Ditto Abu Ghraib, Guantanamo, et al.

"He has constrained...(citizens) to bear arms against their nation, to become executioners of their friends." Does the new US-formed Iraqi army reflect democratic ideals? Surely Shiites armed and trained with US finances are killing and torturing their brethren Sunnis in this civil war-like conflict.

"He has excited domestic insurrections." Again, creating an army in Iraq that has a sole purpose of suppressing its own citizens seems to qualify as "exciting insurrections."
What would you do if, say, a rabid band of Georgians or Idahoans wielding weapons came knocking on your door some night? Invite them in for a pow-wow?
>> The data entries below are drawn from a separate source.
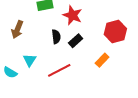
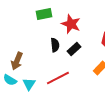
brown arrow: (17, 30) -> (17, 61), moved
cyan triangle: (30, 60) -> (29, 84), moved

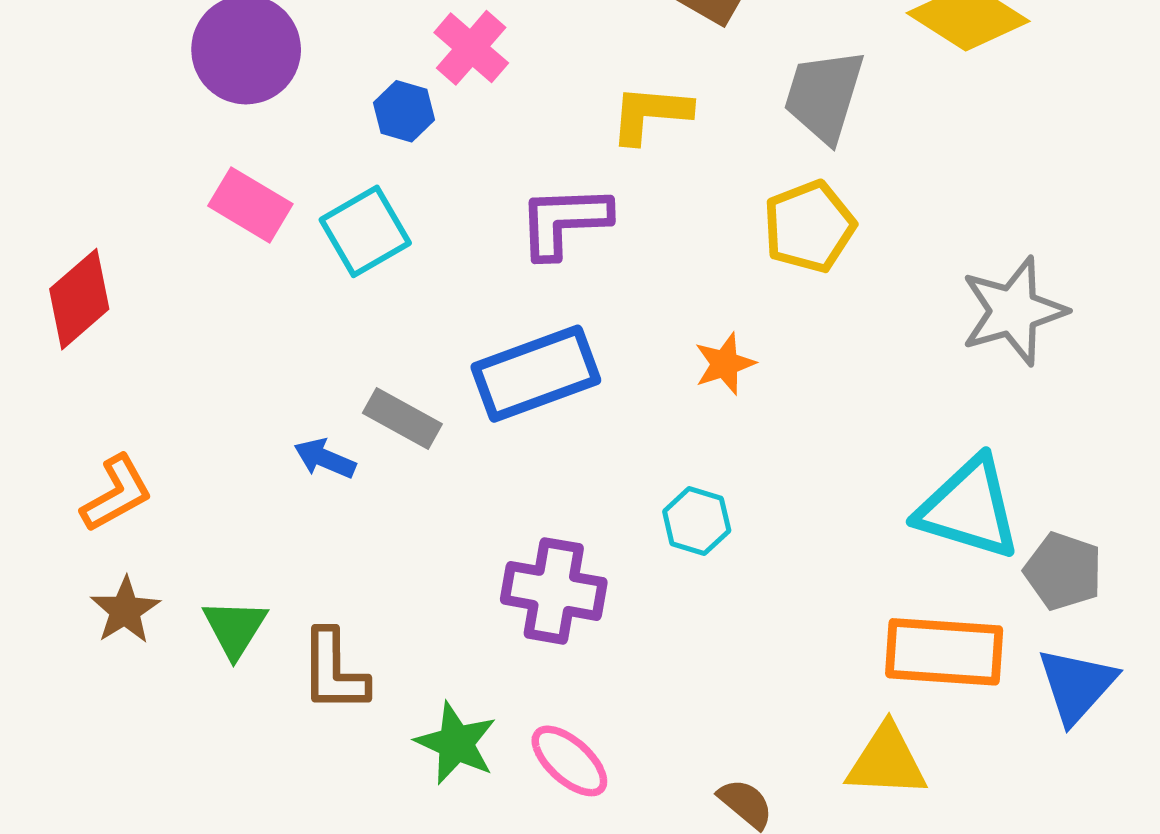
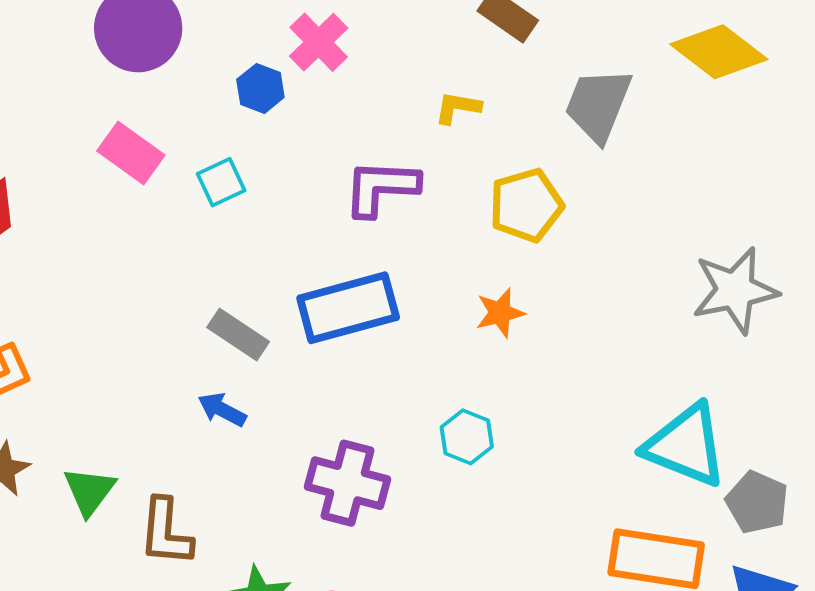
yellow L-shape: (650, 114) -> (458, 108), size x0.7
yellow pentagon: (809, 227) -> (526, 205), moved
cyan square: (365, 231) -> (221, 182), size x0.7
blue arrow: (325, 458) -> (222, 410), moved

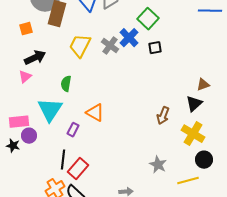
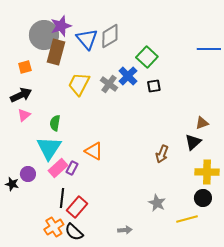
black arrow: (35, 58) -> (21, 95), moved
green semicircle: (66, 84) -> (55, 123), moved
pink rectangle: (19, 122) -> (58, 168), moved, turned -36
yellow cross: (193, 134) -> (207, 172), moved, turned -30

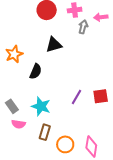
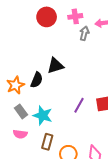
black triangle: (54, 45) -> (55, 66), moved
orange star: (14, 54) -> (15, 85), moved
gray rectangle: (12, 106) -> (21, 111), moved

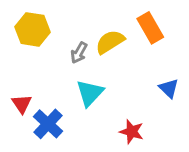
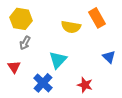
yellow semicircle: (110, 42) -> (71, 27), turned -138
gray arrow: (79, 53) -> (25, 43), moved
blue cross: (48, 124) -> (43, 83), moved

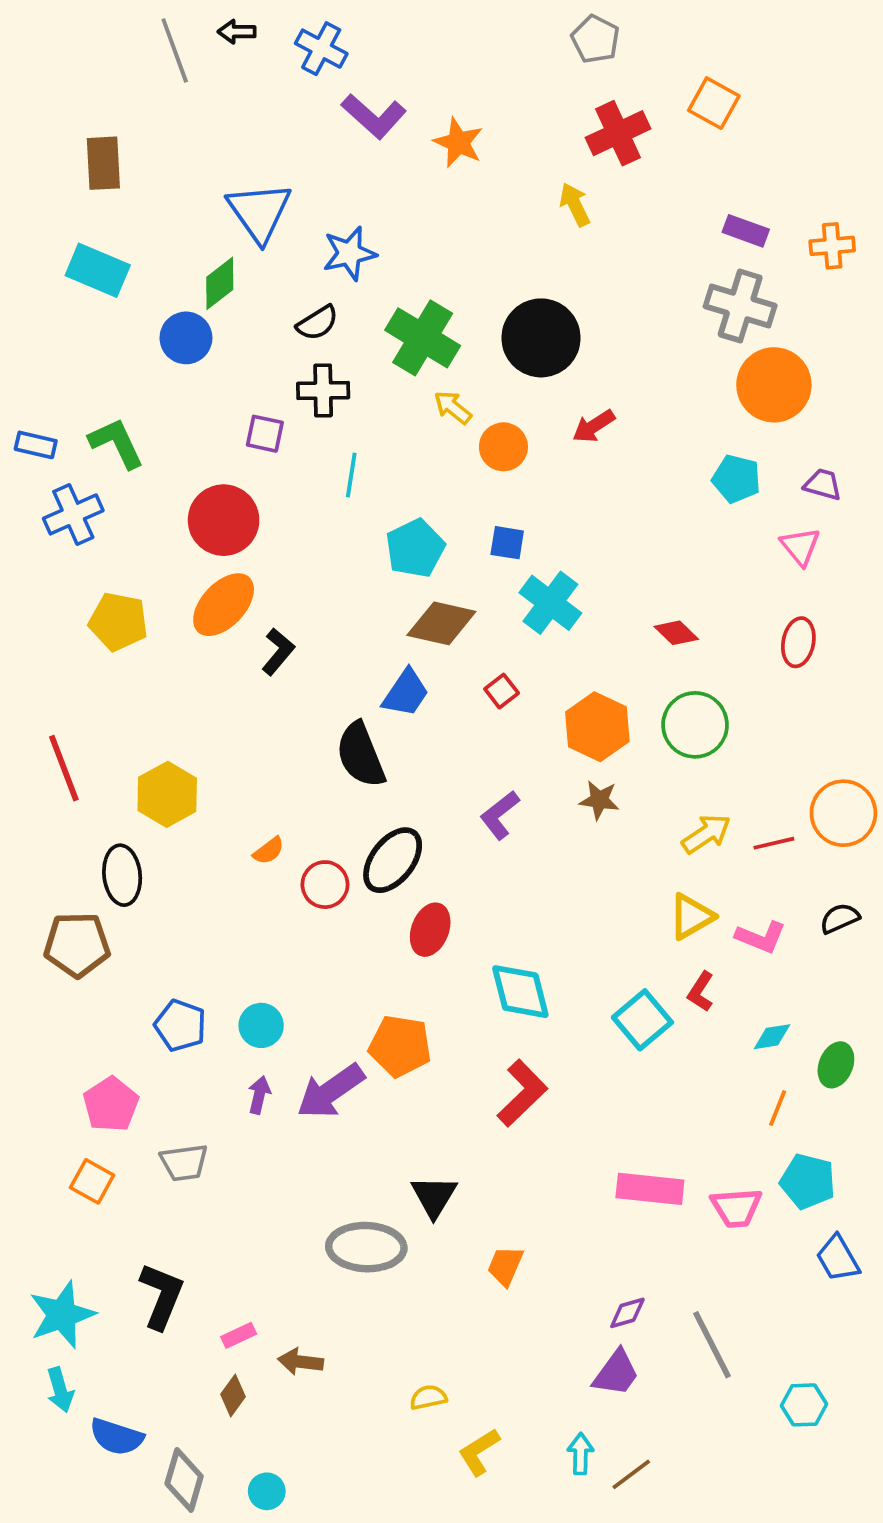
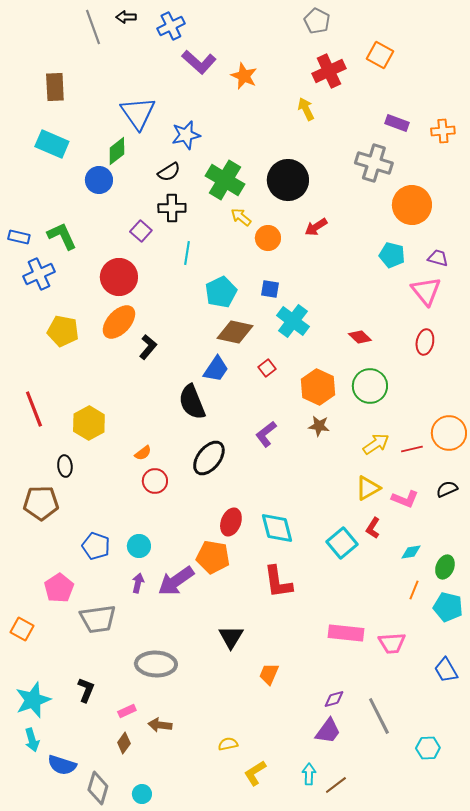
blue cross: (321, 49) -> (171, 26), turned 36
gray cross: (740, 306) -> (374, 163), moved
purple square: (265, 434) -> (141, 231), turned 30
pink triangle: (800, 546) -> (426, 291), size x1.4
black ellipse: (122, 875) -> (65, 466), size x0.7
red circle: (325, 885) -> (155, 481), moved
red ellipse: (430, 930) -> (231, 522), moved
red L-shape: (522, 1093) -> (278, 582), turned 126
gray trapezoid: (184, 1163) -> (98, 619), size x1.4
orange square: (92, 1181) -> (22, 629), moved
cyan pentagon: (808, 1181) -> (448, 607), moved
gray ellipse: (366, 1247) -> (156, 664), moved
black L-shape: (162, 1296) -> (86, 690), size x0.7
"A Prince, whose character is thus marked by every act which may define a tyrant, is unfit to be a ruler of a free people." Our own George III has usurpt the congressional prerogative of declaring war. This act is illustrative of the Machiavellian corruption of character our President displays at each turn.

he President
cannot declare war under our laws. He can request a declaration of war by Congress, but as Commander-in-Chief, he cannot put the nation in a state of war. A President cannot constitutionally preempt the authority and purview of Congress. And C
ongress, in turn, has inverted democratic principles by accepting this travesty. The president is not a prince!

"And for the Support of this Declaration, with a firm reliance on the protection of divine providence, we mutually pledge to each other our lives, our fortunes and our sacred honor." (Note: large D in Declaration, small d in divine, done by Jefferson in the original.)
The new conservative religious takeover in this country has reversed this.

A modern summation of this closing would probably condemn influence peddling to increase personal fortunes, and surely our sacred honor should not rest upon the profits (prophets) of companies contributing to the political longevity of any individual party. We should not be in the business of dynasty-making. Leave that to the cast of "Dallas" and other third-rate soaps.

Where is Jefferson's "sacred honor" now? I am feeling like a very bereft Diogenes today.